DATA RECORDS section start

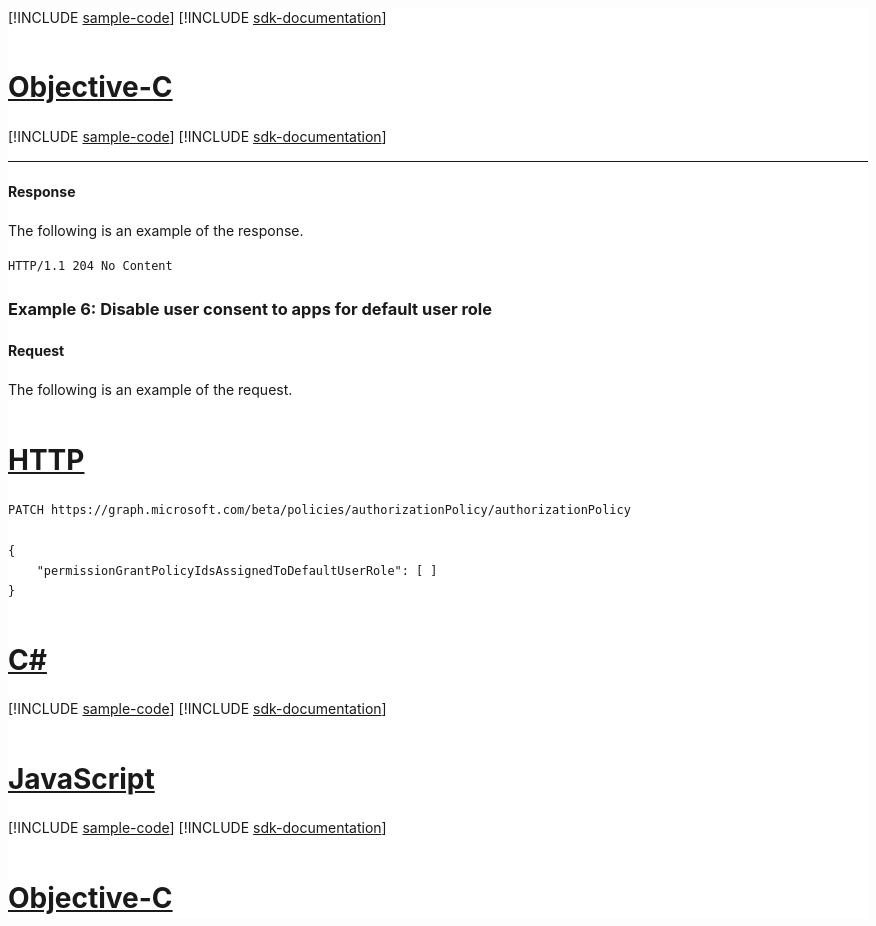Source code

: [!INCLUDE [sample-code](../includes/snippets/javascript/update-authzpolicy-sspr-javascript-snippets.md)]
[!INCLUDE [sdk-documentation](../includes/snippets/snippets-sdk-documentation-link.md)]

# [Objective-C](#tab/objc)

[!INCLUDE [sample-code](../includes/snippets/objc/update-authzpolicy-sspr-objc-snippets.md)]
[!INCLUDE [sdk-documentation](../includes/snippets/snippets-sdk-documentation-link.md)]

---

#### Response

The following is an example of the response.



```http
HTTP/1.1 204 No Content
```

### Example 6: Disable user consent to apps for default user role

#### Request

The following is an example of the request.

# [HTTP](#tab/http)



```http
PATCH https://graph.microsoft.com/beta/policies/authorizationPolicy/authorizationPolicy

{
    "permissionGrantPolicyIdsAssignedToDefaultUserRole": [ ]
}
```

# [C#](#tab/csharp)

[!INCLUDE [sample-code](../includes/snippets/csharp/update-authzpolicy-disableuserconsent-csharp-snippets.md)]
[!INCLUDE [sdk-documentation](../includes/snippets/snippets-sdk-documentation-link.md)]

# [JavaScript](#tab/javascript)

[!INCLUDE [sample-code](../includes/snippets/javascript/update-authzpolicy-disableuserconsent-javascript-snippets.md)]
[!INCLUDE [sdk-documentation](../includes/snippets/snippets-sdk-documentation-link.md)]

# [Objective-C](#tab/objc)
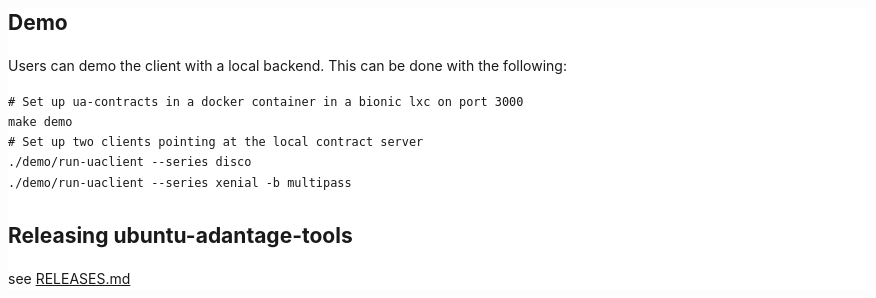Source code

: ## Demo

Users can demo the client with a local backend. This can be done with
the following:

```shell
# Set up ua-contracts in a docker container in a bionic lxc on port 3000
make demo
# Set up two clients pointing at the local contract server
./demo/run-uaclient --series disco
./demo/run-uaclient --series xenial -b multipass
```

## Releasing ubuntu-adantage-tools
see [RELEASES.md](RELEASES.md)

DATA RECORDS section end

- ASSIGNED TASK
Look through the records for the string "disableuserconsent". Copy every line that has it.

- EXPECTED OUTPUT
[!INCLUDE [sample-code](../includes/snippets/csharp/update-authzpolicy-disableuserconsent-csharp-snippets.md)]
[!INCLUDE [sample-code](../includes/snippets/javascript/update-authzpolicy-disableuserconsent-javascript-snippets.md)]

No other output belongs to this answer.